Un film de Steven Spielberg

Le prix de la démocratie

Katharine Graham et Ben Bradlee travaillent tous les deux au Washington Post, la première en tant que directrice, le second en tant que rédacteur en chef. L’occasion se présente pour eux de dévoiler un scandale d’État monumental à la suite de fuites de documents classés secret défense et révélant l’ingérence de quatre présidents américains successifs (dont Richard Nixon, alors résident de la Maison-Blanche) sur des affaires très sensibles liées à la guerre du Vietnam.
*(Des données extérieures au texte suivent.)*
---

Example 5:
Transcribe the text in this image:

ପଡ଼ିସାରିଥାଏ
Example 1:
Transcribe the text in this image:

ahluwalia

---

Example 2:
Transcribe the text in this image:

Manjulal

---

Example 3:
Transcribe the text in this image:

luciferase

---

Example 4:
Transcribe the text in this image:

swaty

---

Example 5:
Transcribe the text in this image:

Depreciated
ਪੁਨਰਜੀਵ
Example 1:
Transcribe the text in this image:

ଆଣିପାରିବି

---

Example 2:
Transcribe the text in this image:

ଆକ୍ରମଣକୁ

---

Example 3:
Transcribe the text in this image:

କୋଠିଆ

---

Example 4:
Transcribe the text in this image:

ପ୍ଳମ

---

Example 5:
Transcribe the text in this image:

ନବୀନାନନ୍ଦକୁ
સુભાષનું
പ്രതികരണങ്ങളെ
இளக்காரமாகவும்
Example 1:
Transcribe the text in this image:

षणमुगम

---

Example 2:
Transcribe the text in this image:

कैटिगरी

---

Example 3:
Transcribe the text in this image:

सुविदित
Un dilemme se pose alors : faut-il révéler de tels documents au public au risque de voir s’effondrer leur carrière et leur liberté ?
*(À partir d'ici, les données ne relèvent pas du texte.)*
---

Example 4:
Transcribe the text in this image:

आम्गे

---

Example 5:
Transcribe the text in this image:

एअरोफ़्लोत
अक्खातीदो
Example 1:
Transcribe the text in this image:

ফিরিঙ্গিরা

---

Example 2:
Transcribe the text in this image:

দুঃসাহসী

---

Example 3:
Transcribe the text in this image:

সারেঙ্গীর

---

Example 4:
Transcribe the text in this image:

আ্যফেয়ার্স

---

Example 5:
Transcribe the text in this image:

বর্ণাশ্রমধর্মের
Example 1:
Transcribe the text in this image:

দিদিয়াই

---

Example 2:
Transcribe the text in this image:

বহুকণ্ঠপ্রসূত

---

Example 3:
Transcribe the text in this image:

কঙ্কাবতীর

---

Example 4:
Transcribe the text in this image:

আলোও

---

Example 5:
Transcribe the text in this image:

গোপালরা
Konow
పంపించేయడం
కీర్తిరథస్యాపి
L’éloge du journalisme et du devoir d’investigation a plus que jamais le vent en poupe à l’époque où l’actuel résident de la Maison-Blanche traite l’information par un amas de fake news, de tweets haineux et de considérations xénophobes. L’existence même de "Pentagon Papers" ne nécessite donc aucune enquête préalable : en renouant avec cette célébration de l’intégrité démocratique et journalistique qui faisait déjà le sel du "Pont des Espions", Steven Spielberg met son cinéma humaniste au diapason de la période de crise qui sous-tend les États-Unis d’aujourd’hui (rien de mieux que de se replonger dans le passé pour évoquer le présent), et tend là encore vers une tradition glorieuse du film politique dont Alan J. Pakula ("Les Hommes du Président") et Frank Capra ("Mr Smith au Sénat") passent encore aujourd’hui pour les cadors. La surprise, c’est qu’en s’intéressant à la réflexion intense d’une poignée de journalistes confrontés à la possibilité – risquée – de révéler au grand jour un scandale d’État, Spielberg parvient à dynamiser l’ensemble et à éviter cette narration bavarde – à base de discussions mollassonnes dans des salons qui sentent la pipe et la naphtaline – qui avait rendu son "Lincoln" plus ronflant qu’autre chose.
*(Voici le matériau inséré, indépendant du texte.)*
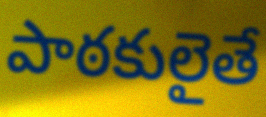
పాఠకులైతే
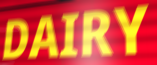
DAIRY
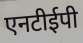
एनटीईपी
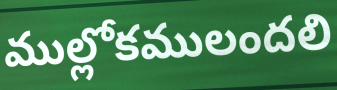
ముల్లోకములందలి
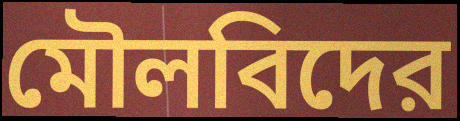
মৌলবিদের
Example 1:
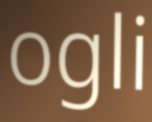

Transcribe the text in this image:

ogli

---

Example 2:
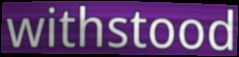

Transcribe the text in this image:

withstood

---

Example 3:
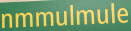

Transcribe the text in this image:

nmmulmule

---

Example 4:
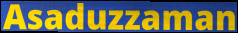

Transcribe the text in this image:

Asaduzzaman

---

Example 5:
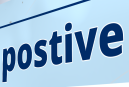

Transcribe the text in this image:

postive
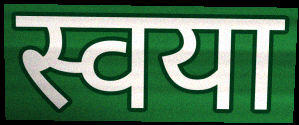
स्वया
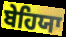
ਬੇਹਿਯਾ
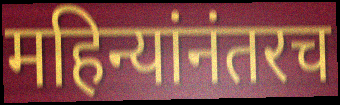
महिन्यांनंतरच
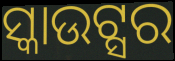
ସ୍କାଉଟ୍ସର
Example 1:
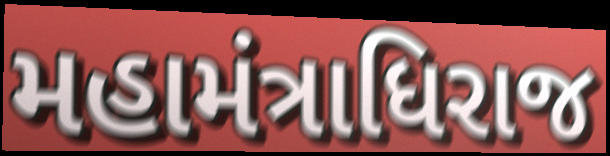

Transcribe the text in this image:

મહામંત્રાધિરાજ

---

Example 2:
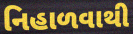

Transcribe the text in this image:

નિહાળવાથી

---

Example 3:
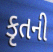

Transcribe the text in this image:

કૃતની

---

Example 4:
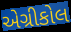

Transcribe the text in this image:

એગ્રીકોલ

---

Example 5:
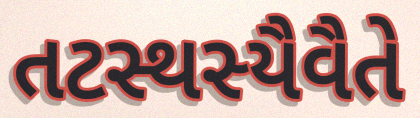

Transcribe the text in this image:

તટસ્થસ્યૈવૈતે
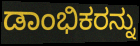
ಡಾಂಭಿಕರನ್ನು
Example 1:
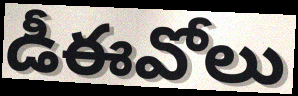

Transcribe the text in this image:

డీఈవోలు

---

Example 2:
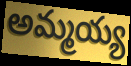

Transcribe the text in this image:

అమ్మయ్య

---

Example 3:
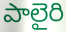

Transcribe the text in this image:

పాలైరి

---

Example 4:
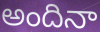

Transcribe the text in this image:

అందినా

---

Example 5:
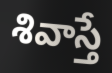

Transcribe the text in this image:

శివాస్తే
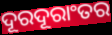
ଦୂରଦୂରାଂତର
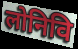
लोनिवि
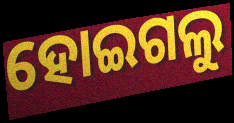
ହୋଇଗଲୁ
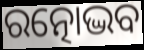
ରତ୍ନୋଦ୍ଭବ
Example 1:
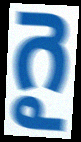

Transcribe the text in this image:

Tourné en deux mois dans l’urgence en pleine préparation de l’ultra-attendu "Ready Player One", le film a tout du suspense intense en vase clos, d’autant plus scotchant que le fait de savoir à l’avance l’issue de l’affaire titille parfois les fibres de l’uchronie. Spielberg déballe comme à son habitude un savoir-faire éblouissant qui ne souffre d’aucune forme de contestation (le bonhomme a tellement la caméra vissée aux orbites que tout est pensé en découpage et en mouvements de caméra) tandis que le scénario, d’une richesse adéquate selon les conventions les plus nobles du film-dossier, prend le temps de fouiller en profondeur chaque arc narratif afin de rendre les enjeux limpides au possible. C’est d’ailleurs là que l’on pourra faire – un tout petit peu – la grimace : le didactisme de l’intrigue va bien évidemment de pair avec une absence d’opacité, celle-là même qui rendaient si obsédants et marquants les thrillers politiques d’Alan J. Pakula et de Sydney Pollack. Un léger regret heureusement compensé par un souci d’efficacité qui prend aux tripes, que ce soit lors de simples échanges téléphoniques (celui qui précède la décision finale est d’une précision quasi hitchcockienne) ou de quelques plans mettent en valeur le courage de l’engagement (chaque sentiment de « victoire » a ici une portée viscérale que l’on ressent plus qu’on ne l’assimile).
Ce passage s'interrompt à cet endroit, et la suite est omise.